Raxx · internal docs

internal · gated

ADR-0103 — BCP Backup Posture: vault snapshots, TF state versioning, and restore drills

Status: Accepted
Date: 2026-05-21 UTC
Author: raxx-software-architect
Refs: docs/architecture/business-continuity-plan-2026-05-21.md, SEV-4 vault Lightsail timeout (2026-05-21)

Context

As of 2026-05-21 UTC, two days before v1 launch, a SEV-4 vault Lightsail timeout incident surfaced that the Infisical vault on a single Lightsail instance has no automated snapshot schedule and no scheduled secret export. Three related gaps were identified in the same sweep:

  1. Terraform state bucket (raxx-iac-state-prod) S3 Versioning not confirmed enabled.
  2. No automated daily snapshot for the vault instance (unlike FreeScout, which has freescout-backup.yml).
  3. No verified restore drill on record for either Heroku Postgres or FreeScout.

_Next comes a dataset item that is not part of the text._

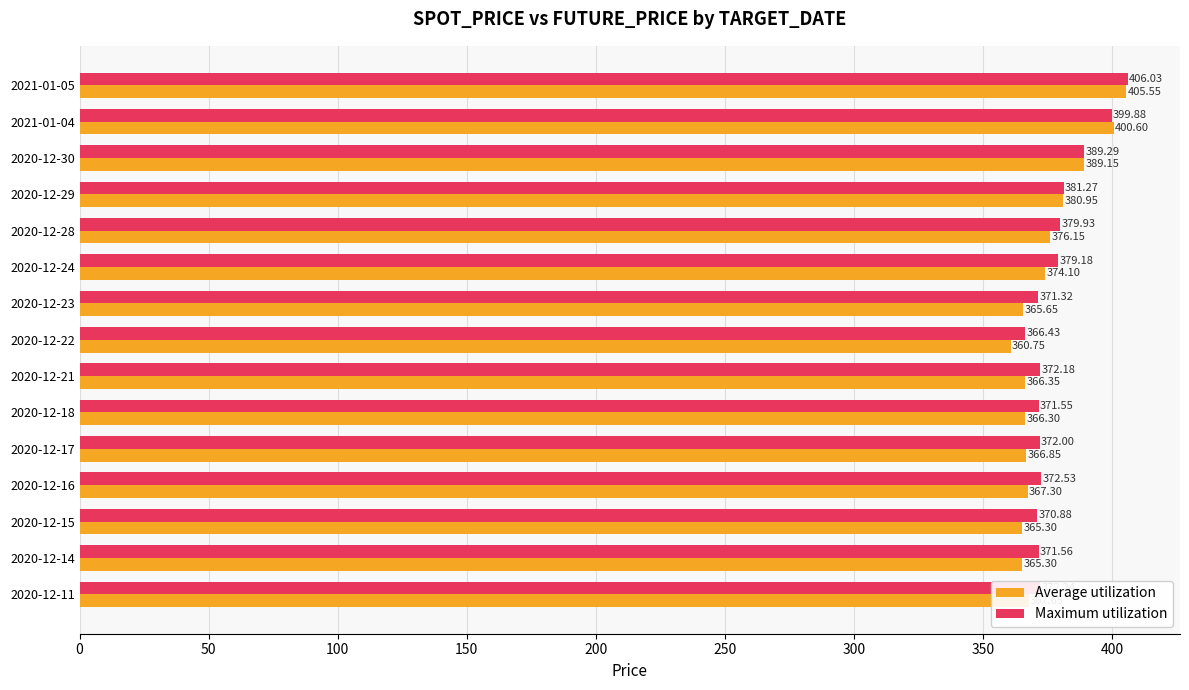

List the labels in order of Maximum utilization value, largest first.

2021-01-05, 2021-01-04, 2020-12-30, 2020-12-29, 2020-12-28, 2020-12-24, 2020-12-16, 2020-12-11, 2020-12-21, 2020-12-17, 2020-12-14, 2020-12-18, 2020-12-23, 2020-12-15, 2020-12-22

This ADR records the decisions made to close these gaps in the v1 window.

Decision

D1 — Enable Lightsail auto-snapshot for the vault instance at 06:30 UTC daily

The vault instance must have daily Lightsail snapshots, retaining 7 (matching FreeScout). The snapshot runs 30 minutes after the FreeScout backup completes to stagger AWS API calls.

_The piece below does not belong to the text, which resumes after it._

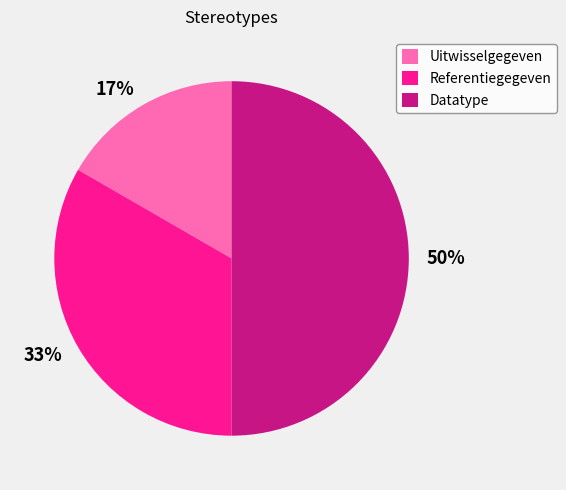

Which has a higher value, Uitwisselgegeven or Referentiegegeven?

Referentiegegeven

Rationale: a vault host failure without a snapshot requires full Infisical CE re-install and manual re-entry of all secrets. This is unacceptable at launch. The auto-snapshot is the minimum viable posture; a Terraform-managed snapshot automation is the v2 target.

D2 — Enable S3 Versioning on raxx-iac-state-prod before launch

S3 Versioning must be enabled on the Terraform state bucket before 2026-05-23 UTC. Without it, an accidental terraform state rm or state-bucket object deletion is unrecoverable. MFA Delete is recommended once root credentials can be applied from a secure session.

Rationale: the cost of enabling versioning is negligible (S3 stores prior state versions; cost is a few KB per apply). The cost of a corrupted-state recovery is 4–8 hours of terraform import work against live infrastructure.

D3 — Schedule daily Infisical admin export to S3 (vault-exports prefix)

A GH Actions workflow must produce a GPG-encrypted Infisical admin export daily and upload to s3://raxx-iac-state-prod/vault-exports/YYYY-MM-DD.json.gpg. The export is encrypted with the operator's public key before leaving the runner. Failure alerts via Slack DM D0AJ7K184TV.

Rationale: a Lightsail snapshot restores the full instance disk but requires the snapshot to be current. The admin export provides a logical-only fallback that survives even if all snapshots are lost — analogous to the FreeScout Tier 2 mysqldump strategy.

D4 — Verified restore drill required before marking BCP cards as "done"

Each of the following must have a documented restore result row before the BCP implementation cards can be closed: - Heroku Postgres: restore to throwaway app, verify Alembic revision matches - FreeScout: Tier 1 snapshot restore (or Tier 2 logical restore) to raxx-tickets-restored instance

"Backup exists" and "backup restores cleanly" are different claims. D4 is the verification gate.

Consequences

Positive: - Vault SPOF risk is materially reduced from "single instance with no backup" to "instance + daily snapshot + daily encrypted export". - Terraform state is versioned; accidental deletions are recoverable from S3 version history. - Verified restore drills create organizational muscle memory before a real incident.

Negative: - Lightsail auto-snapshots for the vault instance cost ~$0.05/GB/mo × 40 GB × 7 snapshots ≈ ~$14/mo (estimate). Accepted. - S3 versioning increases state bucket storage by a small amount for each terraform apply. Negligible. - Daily export workflow requires Infisical admin export API to work from a machine identity. This needs confirmation (see Open Question 3 in the BCP document).

Alternatives Considered

Alt A — Use Lightsail managed auto-snapshot only (no S3 export)

Rejected as the sole mechanism. A snapshot is recoverable only if the Lightsail snapshot service itself is available and the instance can be restored in the same AWS account. A logical export to S3 survives AWS account compromise, region-level failure, and accidental instance/snapshot deletion.

Alt B — Migrate vault to a managed secret store (AWS Secrets Manager or Infisical Cloud SaaS)

Deferred to v2. AWS Secrets Manager at v1 scale would require pricing evaluation and a migration path. Infisical Cloud SaaS paywalls OIDC SSO (per project_infisical_sso_not_pursued). The self-hosted instance plus the D1+D2+D3 backup posture is the v1 path.

Alt C — Use Terraform to manage the snapshot schedule

Preferred for v2. The aws_lightsail_instance_snapshot resource in the AWS Terraform provider supports automated snapshots but with more complex lifecycle management. For the v1 window (T-2 days to launch), the AWS CLI enable-add-on approach is faster to implement without requiring a TF plan/apply cycle and the associated vault credential sourcing.